Recorded data
================

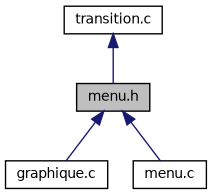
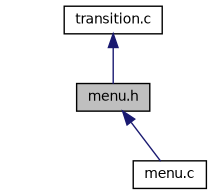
  digraph {
    node [color=black fillcolor=white fontname=Helvetica fontsize=10 shape=record style=filled]
    edge [color=midnightblue dir=back fontname=Helvetica fontsize=10 labelfontname=Helvetica labelfontsize=10 style=solid]
    n1 [fillcolor=grey75 fontcolor=black height=0.2 label="menu.h" width=0.4]
-   n2 [height=0.2 label="graphique.c" width=0.4]
    n3 [height=0.2 label="menu.c" width=0.4]
    n4 [height=0.2 label="transition.c" width=0.4]
-   n1 -> n2
    n1 -> n3
    n4 -> n1
  }
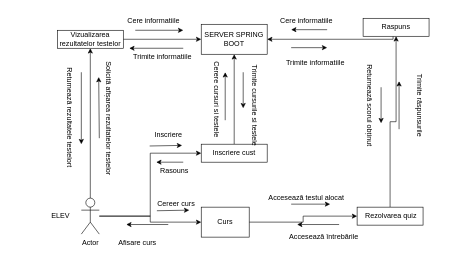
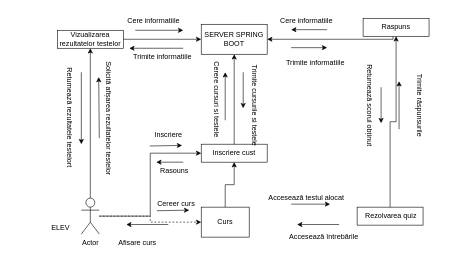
  <mxCell id="0" />
  <mxCell id="1" parent="0" />
  <mxCell id="2" style="edgeStyle=orthogonalEdgeStyle;rounded=0;orthogonalLoop=1;jettySize=auto;html=1;entryX=0.5;entryY=1;entryDx=0;entryDy=0;" edge="1" parent="1" source="5" target="12"><mxGeometry relative="1" as="geometry" /></mxCell>
  <mxCell id="3" style="edgeStyle=orthogonalEdgeStyle;rounded=0;orthogonalLoop=1;jettySize=auto;html=1;entryX=0;entryY=0.5;entryDx=0;entryDy=0;" edge="1" parent="1" source="5" target="34"><mxGeometry relative="1" as="geometry" /></mxCell>
- <mxCell id="4" style="edgeStyle=orthogonalEdgeStyle;rounded=0;orthogonalLoop=1;jettySize=auto;html=1;entryX=0;entryY=0.5;entryDx=0;entryDy=0;" edge="1" parent="1" source="5" target="45"><mxGeometry relative="1" as="geometry" /></mxCell>
+ <mxCell id="4" style="edgeStyle=orthogonalEdgeStyle;rounded=0;orthogonalLoop=1;jettySize=auto;html=1;entryX=0;entryY=0.5;entryDx=0;entryDy=0;dashed=1;" edge="1" parent="1" source="5" target="45"><mxGeometry relative="1" as="geometry" /></mxCell>
  <mxCell id="5" value="Actor" style="shape=umlActor;verticalLabelPosition=bottom;verticalAlign=top;html=1;outlineConnect=0;" vertex="1" parent="1"><mxGeometry x="135" y="330" width="30" height="60" as="geometry" /></mxCell>
  <mxCell id="6" value="SERVER SPRING BOOT" style="whiteSpace=wrap;html=1;" vertex="1" parent="1"><mxGeometry x="335" y="40" width="110" height="50" as="geometry" /></mxCell>
  <mxCell id="7" style="edgeStyle=orthogonalEdgeStyle;rounded=0;orthogonalLoop=1;jettySize=auto;html=1;entryX=1;entryY=0.5;entryDx=0;entryDy=0;" edge="1" parent="1" source="8" target="6"><mxGeometry relative="1" as="geometry"><Array as="points"><mxPoint x="655" y="65" /></Array></mxGeometry></mxCell>
  <mxCell id="8" value="Raspuns" style="whiteSpace=wrap;html=1;" vertex="1" parent="1"><mxGeometry x="605" y="30" width="110" height="30" as="geometry" /></mxCell>
  <mxCell id="9" value="" style="endArrow=classic;html=1;rounded=0;" edge="1" parent="1"><mxGeometry width="50" height="50" relative="1" as="geometry"><mxPoint x="485" y="340" as="sourcePoint" /><mxPoint x="550" y="340" as="targetPoint" /></mxGeometry></mxCell>
  <mxCell id="10" value="Accesează testul alocat" style="text;html=1;align=center;verticalAlign=middle;resizable=0;points=[];autosize=1;strokeColor=none;fillColor=none;" vertex="1" parent="1"><mxGeometry x="435" y="315" width="150" height="30" as="geometry" /></mxCell>
  <mxCell id="11" style="edgeStyle=orthogonalEdgeStyle;rounded=0;orthogonalLoop=1;jettySize=auto;html=1;entryX=0;entryY=0.5;entryDx=0;entryDy=0;" edge="1" parent="1" source="12" target="6"><mxGeometry relative="1" as="geometry" /></mxCell>
  <mxCell id="12" value="Vizualizarea rezultatelor testelor" style="whiteSpace=wrap;html=1;" vertex="1" parent="1"><mxGeometry x="95" y="50" width="110" height="30" as="geometry" /></mxCell>
  <mxCell id="13" value="&amp;nbsp;Solicită afișarea rezultatelor testelor" style="text;html=1;align=center;verticalAlign=middle;resizable=0;points=[];autosize=1;strokeColor=none;fillColor=none;rotation=90;" vertex="1" parent="1"><mxGeometry y="180" width="210" height="30" as="geometry" x="75" /></mxCell>
  <mxCell id="14" value="Returnează rezultatele testelort" style="text;html=1;align=center;verticalAlign=middle;resizable=0;points=[];autosize=1;strokeColor=none;fillColor=none;rotation=90;" vertex="1" parent="1"><mxGeometry x="20" y="180" width="190" height="30" as="geometry" /></mxCell>
  <mxCell id="15" value="" style="endArrow=classic;html=1;rounded=0;" edge="1" parent="1"><mxGeometry width="50" height="50" relative="1" as="geometry"><mxPoint x="135" y="120" as="sourcePoint" /><mxPoint x="135" y="240" as="targetPoint" /></mxGeometry></mxCell>
  <mxCell id="16" value="" style="endArrow=classic;html=1;rounded=0;entryX=0.181;entryY=1.033;entryDx=0;entryDy=0;entryPerimeter=0;" edge="1" parent="1" target="13"><mxGeometry width="50" height="50" relative="1" as="geometry"><mxPoint x="165" y="230" as="sourcePoint" /><mxPoint x="134" y="130" as="targetPoint" /></mxGeometry></mxCell>
  <mxCell id="17" style="edgeStyle=orthogonalEdgeStyle;rounded=0;orthogonalLoop=1;jettySize=auto;html=1;" edge="1" parent="1" source="18" target="8"><mxGeometry relative="1" as="geometry" /></mxCell>
  <mxCell id="18" value="&amp;nbsp;Rezolvarea quiz" style="whiteSpace=wrap;html=1;" vertex="1" parent="1"><mxGeometry x="595" y="345" width="110" height="30" as="geometry" /></mxCell>
  <mxCell id="19" value="Trimite răspunsurile" style="text;html=1;align=center;verticalAlign=middle;resizable=0;points=[];autosize=1;strokeColor=none;fillColor=none;rotation=90;" vertex="1" parent="1"><mxGeometry x="635" y="160" width="130" height="30" as="geometry" /></mxCell>
  <mxCell id="20" value="" style="endArrow=classic;html=1;rounded=0;" edge="1" parent="1"><mxGeometry width="50" height="50" relative="1" as="geometry"><mxPoint x="665" y="215" as="sourcePoint" /><mxPoint x="665" y="135" as="targetPoint" /></mxGeometry></mxCell>
  <mxCell id="21" value="" style="endArrow=classic;html=1;rounded=0;" edge="1" parent="1"><mxGeometry width="50" height="50" relative="1" as="geometry"><mxPoint x="565" y="374" as="sourcePoint" /><mxPoint x="495" y="374" as="targetPoint" /></mxGeometry></mxCell>
  <mxCell id="22" value="Accesează întrebările" style="text;whiteSpace=wrap;html=1;" vertex="1" parent="1"><mxGeometry x="480" y="380" width="120" height="30" as="geometry" /></mxCell>
  <mxCell id="23" value="" style="endArrow=classic;html=1;rounded=0;" edge="1" parent="1"><mxGeometry width="50" height="50" relative="1" as="geometry"><mxPoint x="635" y="145" as="sourcePoint" /><mxPoint x="635" y="205" as="targetPoint" /></mxGeometry></mxCell>
  <mxCell id="24" value="Returnează scorul obținut" style="text;whiteSpace=wrap;html=1;rotation=90;" vertex="1" parent="1"><mxGeometry x="545" y="160" width="140" height="30" as="geometry" /></mxCell>
  <mxCell id="25" value="Cere informatiile" style="text;whiteSpace=wrap;html=1;rotation=0;" vertex="1" parent="1"><mxGeometry x="465" y="20" width="90" height="20" as="geometry" /></mxCell>
  <mxCell id="26" value="" style="endArrow=classic;html=1;rounded=0;" edge="1" parent="1"><mxGeometry width="50" height="50" relative="1" as="geometry"><mxPoint x="545" y="49" as="sourcePoint" /><mxPoint x="485" y="49" as="targetPoint" /></mxGeometry></mxCell>
  <mxCell id="27" value="Trimite informatiile" style="text;html=1;align=center;verticalAlign=middle;resizable=0;points=[];autosize=1;strokeColor=none;fillColor=none;rotation=0;" vertex="1" parent="1"><mxGeometry x="465" y="90" width="120" height="30" as="geometry" /></mxCell>
  <mxCell id="28" value="" style="endArrow=classic;html=1;rounded=0;" edge="1" parent="1"><mxGeometry width="50" height="50" relative="1" as="geometry"><mxPoint x="485" y="79" as="sourcePoint" /><mxPoint x="545" y="79" as="targetPoint" /></mxGeometry></mxCell>
  <mxCell id="29" value="Cere informatiile" style="text;whiteSpace=wrap;html=1;rotation=0;" vertex="1" parent="1"><mxGeometry x="210" y="20" width="90" height="20" as="geometry" /></mxCell>
  <mxCell id="30" value="" style="endArrow=classic;html=1;rounded=0;" edge="1" parent="1"><mxGeometry width="50" height="50" relative="1" as="geometry"><mxPoint x="305" y="80" as="sourcePoint" /><mxPoint x="215" y="80" as="targetPoint" /></mxGeometry></mxCell>
  <mxCell id="31" value="Trimite informatiile" style="text;html=1;align=center;verticalAlign=middle;resizable=0;points=[];autosize=1;strokeColor=none;fillColor=none;rotation=0;" vertex="1" parent="1"><mxGeometry x="210" y="80" width="120" height="30" as="geometry" /></mxCell>
  <mxCell id="32" value="" style="endArrow=classic;html=1;rounded=0;" edge="1" parent="1"><mxGeometry width="50" height="50" relative="1" as="geometry"><mxPoint x="225" y="50" as="sourcePoint" /><mxPoint x="305" y="50" as="targetPoint" /></mxGeometry></mxCell>
  <mxCell id="33" style="edgeStyle=orthogonalEdgeStyle;rounded=0;orthogonalLoop=1;jettySize=auto;html=1;entryX=0.5;entryY=1;entryDx=0;entryDy=0;" edge="1" parent="1" source="34" target="6"><mxGeometry relative="1" as="geometry" /></mxCell>
  <mxCell id="34" value="Inscriere cust" style="whiteSpace=wrap;html=1;" vertex="1" parent="1"><mxGeometry x="335" y="240" width="110" height="30" as="geometry" /></mxCell>
  <mxCell id="35" value="Inscriere" style="text;html=1;align=center;verticalAlign=middle;resizable=0;points=[];autosize=1;strokeColor=none;fillColor=none;" vertex="1" parent="1"><mxGeometry x="245" y="210" width="70" height="30" as="geometry" /></mxCell>
  <mxCell id="36" value="" style="endArrow=classic;html=1;rounded=0;entryX=0.83;entryY=1.067;entryDx=0;entryDy=0;entryPerimeter=0;exitX=0.057;exitY=1.1;exitDx=0;exitDy=0;exitPerimeter=0;" edge="1" parent="1" source="35" target="35"><mxGeometry width="50" height="50" relative="1" as="geometry"><mxPoint x="255" y="220" as="sourcePoint" /><mxPoint x="285" y="360" as="targetPoint" /></mxGeometry></mxCell>
  <mxCell id="37" value="Cerere cursuri si testele" style="text;html=1;align=center;verticalAlign=middle;resizable=0;points=[];autosize=1;strokeColor=none;fillColor=none;rotation=90;" vertex="1" parent="1"><mxGeometry x="285" y="150" width="150" height="30" as="geometry" /></mxCell>
  <mxCell id="38" value="" style="endArrow=classic;html=1;rounded=0;" edge="1" parent="1"><mxGeometry width="50" height="50" relative="1" as="geometry"><mxPoint x="405" y="120" as="sourcePoint" /><mxPoint x="405" y="180" as="targetPoint" /></mxGeometry></mxCell>
- <mxCell id="39" value="ELEV" style="text;html=1;align=center;verticalAlign=middle;resizable=0;points=[];autosize=1;strokeColor=none;fillColor=none;" vertex="1" parent="1"><mxGeometry y="345" width="50" height="30" as="geometry" x="75" /></mxCell>
+ <mxCell id="39" value="ELEV" style="text;html=1;align=center;verticalAlign=middle;resizable=0;points=[];autosize=1;strokeColor=none;fillColor=none;" vertex="1" parent="1"><mxGeometry x="75" y="365" width="50" height="30" as="geometry" /></mxCell>
  <mxCell id="40" value="Trimite cursurile si testele" style="text;html=1;align=center;verticalAlign=middle;resizable=0;points=[];autosize=1;strokeColor=none;fillColor=none;rotation=90;" vertex="1" parent="1"><mxGeometry x="345" y="160" width="160" height="30" as="geometry" /></mxCell>
  <mxCell id="41" value="" style="endArrow=classic;html=1;rounded=0;" edge="1" parent="1"><mxGeometry width="50" height="50" relative="1" as="geometry"><mxPoint x="375" y="200" as="sourcePoint" /><mxPoint x="375" y="120" as="targetPoint" /></mxGeometry></mxCell>
  <mxCell id="42" value="Rasouns" style="text;html=1;align=center;verticalAlign=middle;resizable=0;points=[];autosize=1;strokeColor=none;fillColor=none;" vertex="1" parent="1"><mxGeometry x="255" y="270" width="70" height="30" as="geometry" /></mxCell>
  <mxCell id="43" value="" style="endArrow=classic;html=1;rounded=0;" edge="1" parent="1"><mxGeometry width="50" height="50" relative="1" as="geometry"><mxPoint x="305" y="270" as="sourcePoint" /><mxPoint x="260" y="270" as="targetPoint" /></mxGeometry></mxCell>
- <mxCell id="44" style="edgeStyle=orthogonalEdgeStyle;rounded=0;orthogonalLoop=1;jettySize=auto;html=1;" edge="1" parent="1" source="45" target="18"><mxGeometry relative="1" as="geometry" /></mxCell>
+ <mxCell id="44" style="edgeStyle=orthogonalEdgeStyle;rounded=0;orthogonalLoop=1;jettySize=auto;html=1;" edge="1" parent="1" source="45" target="34"><mxGeometry relative="1" as="geometry" /></mxCell>
  <mxCell id="45" value="Curs" style="whiteSpace=wrap;html=1;" vertex="1" parent="1"><mxGeometry x="335" y="345" width="80" height="50" as="geometry" /></mxCell>
  <mxCell id="46" value="Cereer curs" style="text;whiteSpace=wrap;html=1;" vertex="1" parent="1"><mxGeometry x="260" y="325" width="65" height="20" as="geometry" /></mxCell>
  <mxCell id="47" value="" style="endArrow=classic;html=1;rounded=0;entryX=0.83;entryY=1.067;entryDx=0;entryDy=0;entryPerimeter=0;exitX=0.057;exitY=1.1;exitDx=0;exitDy=0;exitPerimeter=0;" edge="1" parent="1"><mxGeometry width="50" height="50" relative="1" as="geometry"><mxPoint x="261" y="351" as="sourcePoint" /><mxPoint x="315" y="350" as="targetPoint" /></mxGeometry></mxCell>
  <mxCell id="48" value="Afisare curs" style="text;whiteSpace=wrap;html=1;" vertex="1" parent="1"><mxGeometry x="195" y="390" width="120" height="30" as="geometry" /></mxCell>
  <mxCell id="49" value="" style="endArrow=classic;html=1;rounded=0;" edge="1" parent="1"><mxGeometry width="50" height="50" relative="1" as="geometry"><mxPoint x="280" y="374" as="sourcePoint" /><mxPoint x="210" y="374" as="targetPoint" /></mxGeometry></mxCell>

================

THE EXERCISE: Return, word for word, every line starting at the beginning of the records and ending at the line that contains "edge [color=midnightblue dir=back", with both ends included. Omit the pictures from your answer.

RESPONSE TO THIS EXERCISE:
  digraph {
    node [color=black fillcolor=white fontname=Helvetica fontsize=10 shape=record style=filled]
    edge [color=midnightblue dir=back fontname=Helvetica fontsize=10 labelfontname=Helvetica labelfontsize=10 style=solid]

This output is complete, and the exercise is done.